The arts sector’s push for support comes as the state debates its 2020-2021 budget and how it will allocate $750 million in surplus funds.

For some places, a cash influx is needed just to keep the lights on. In rural McCormick County, the small but thriving McCormick Arts Council cut back its art lessons and summer programming. It also closed its local gallery and gift shop that provides income to the center and to local creators.

Many organizations have cut back to skeleton staffs, laying off uniquely skilled employees with no idea when or if they can be rehired.

At Greenville Theatre, 16 employees were cut to four, said Allen McCalla, the theater’s longtime executive artistic director.

In Columbia, the arts museum shut down in March and reopened to limited hours in June. The museum still honored contracts for exhibits the museum hosted even though it was closed. But visitor numbers pale compared to pre-coronavirus levels, and the staff took pay cuts to stave off layoffs, Watkins said.

Some of the state’s museums and galleries have been able to reopen but at a theater, like the regional Warehouse Theatre in Greenville, the loss has been felt greatest. Warehouse was in the third of four weeks producing “Hedwig and the Angry Inch,” which would have been one of its top five selling shows ever, when the theater shut down, said Mike Sablone, producing artistic director.

It hasn’t opened its doors since.

Warehouse Theatre has lost $400,000 in revenue this year. Since the theater pays its actors through the Actors Equity Association labor union, it won’t reopen until the union determines the virus is under control, Sablone said.

More than likely, that means it won’t reopen until a vaccine is widely available.

Pivoting online with a modicum of success

Arts organizations have tried to pivot online when they can. In one respect, it’s a way to connect with patrons in hopes they will continue their support through the down time. In another, it’s a way to create — to add entertainment, education and enlightenment to others in a long, difficult time.

Warehouse has started “Objectivity: From Clutter to Clarity with Mary Del Campo,” what it is calling a humorous online, Zoom-based “experience.” In the four-week, hour-long interactive show, participants attend an improv musical seminar and bring an object that they haven’t touched since the pandemic started, Sablone said.
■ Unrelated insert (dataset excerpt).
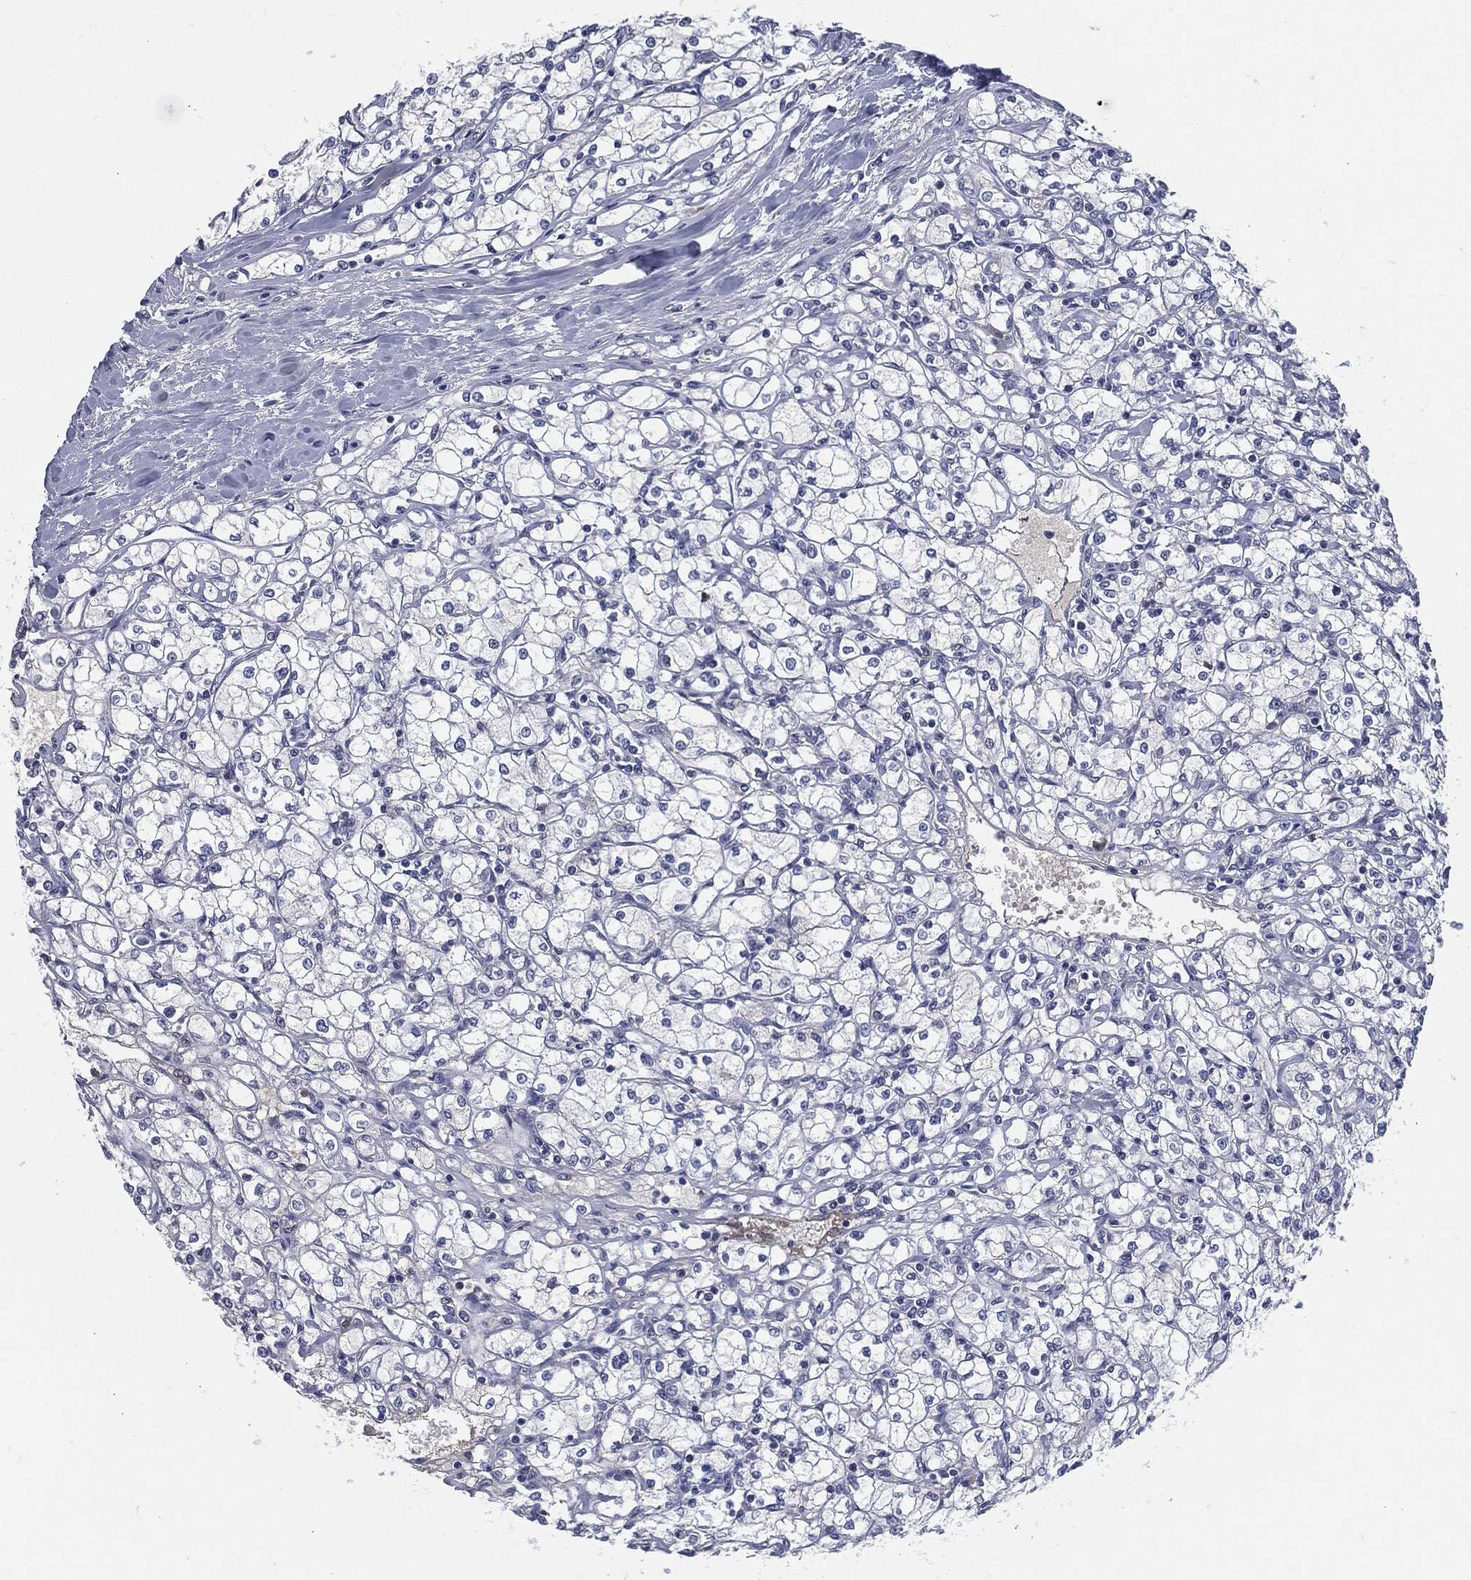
{"staining": {"intensity": "negative", "quantity": "none", "location": "none"}, "tissue": "renal cancer", "cell_type": "Tumor cells", "image_type": "cancer", "snomed": [{"axis": "morphology", "description": "Adenocarcinoma, NOS"}, {"axis": "topography", "description": "Kidney"}], "caption": "A high-resolution photomicrograph shows immunohistochemistry staining of renal adenocarcinoma, which shows no significant expression in tumor cells. Brightfield microscopy of immunohistochemistry (IHC) stained with DAB (3,3'-diaminobenzidine) (brown) and hematoxylin (blue), captured at high magnification.", "gene": "MST1", "patient": {"sex": "male", "age": 67}}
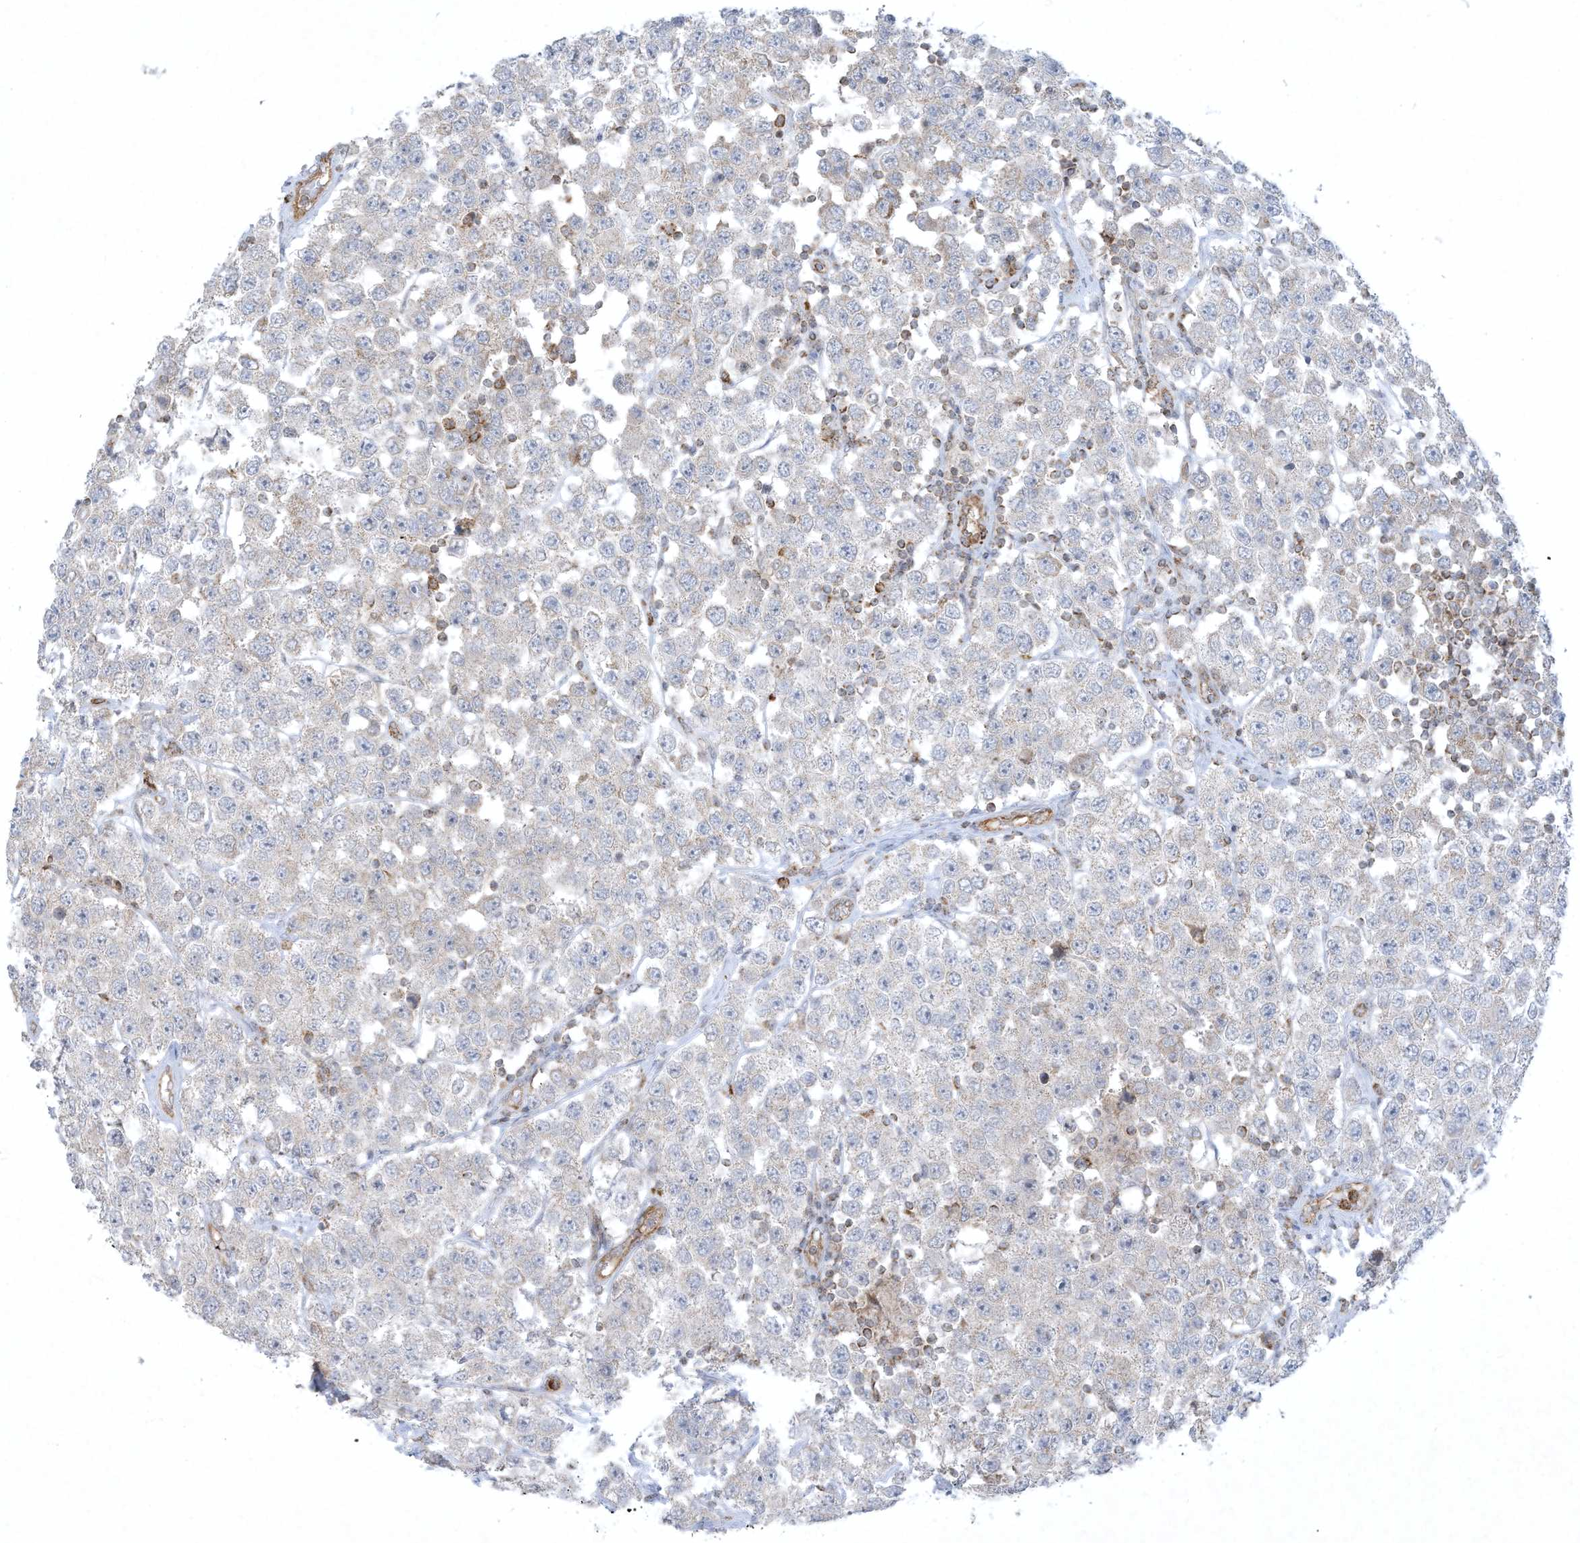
{"staining": {"intensity": "negative", "quantity": "none", "location": "none"}, "tissue": "testis cancer", "cell_type": "Tumor cells", "image_type": "cancer", "snomed": [{"axis": "morphology", "description": "Seminoma, NOS"}, {"axis": "topography", "description": "Testis"}], "caption": "High power microscopy photomicrograph of an immunohistochemistry image of seminoma (testis), revealing no significant staining in tumor cells.", "gene": "CHRNA4", "patient": {"sex": "male", "age": 28}}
The Columbia Museum of Art started Museum at Home, which it has continued since it reopened. Centre Stage Theatre in Greenville is holding limited dinner fundraising concerts on its patio. The Peace Center plans to reopen Genevieve’s, its indoor musical events space, for a dinner show with Maia Sharp on Sept. 17 with seating limited to 25 tables.

Most ambitious perhaps has been GLOW Lyric Theatre, which normally puts on a summer musicals and an opera festival that makes up the bulk of its programming and half of its revenue each year. It had to cancel its season, call each of the 125 people it hires to produce the three shows over seven weeks each summer and let them know the GLOW’s 10th season couldn’t go on.

The decision was life or death for the theater’s future, because if they had brought in the cast and crew, paid for them to come to Greenville and then had to cancel, “there would be no GLOW Lyric Theatre,” said Jenna Tamisiea Elser, artistic director.

Glow Lyric Theatre created an online series of events to connect with its patrons and raise money to stay afloat.  GLOW has created a series of online Live Reunion Telethons to highlight its singers, directors, stage managers and history. Livestreaming shows wasn’t really an option but they’ve given participants an intimate experience so customers “felt like they were a part of our family.” They raised about $1,000 per telethon, “which was huge for us,” Tamisiea Elser said.

It’s given GLOW hope that it can hold on long enough to put on a festival next summer.

In McCormick County, McNally said she is focused on making arts education programming integrated for online delivery.

“What do they say? ‘Change only occurs in crisis,’” she said.

It’s forced arts organizations to evolve, to create programming that will outlast the virus, she said.

“There’s something healthy in that,” she said. “I’m just hoping that includes the arts.”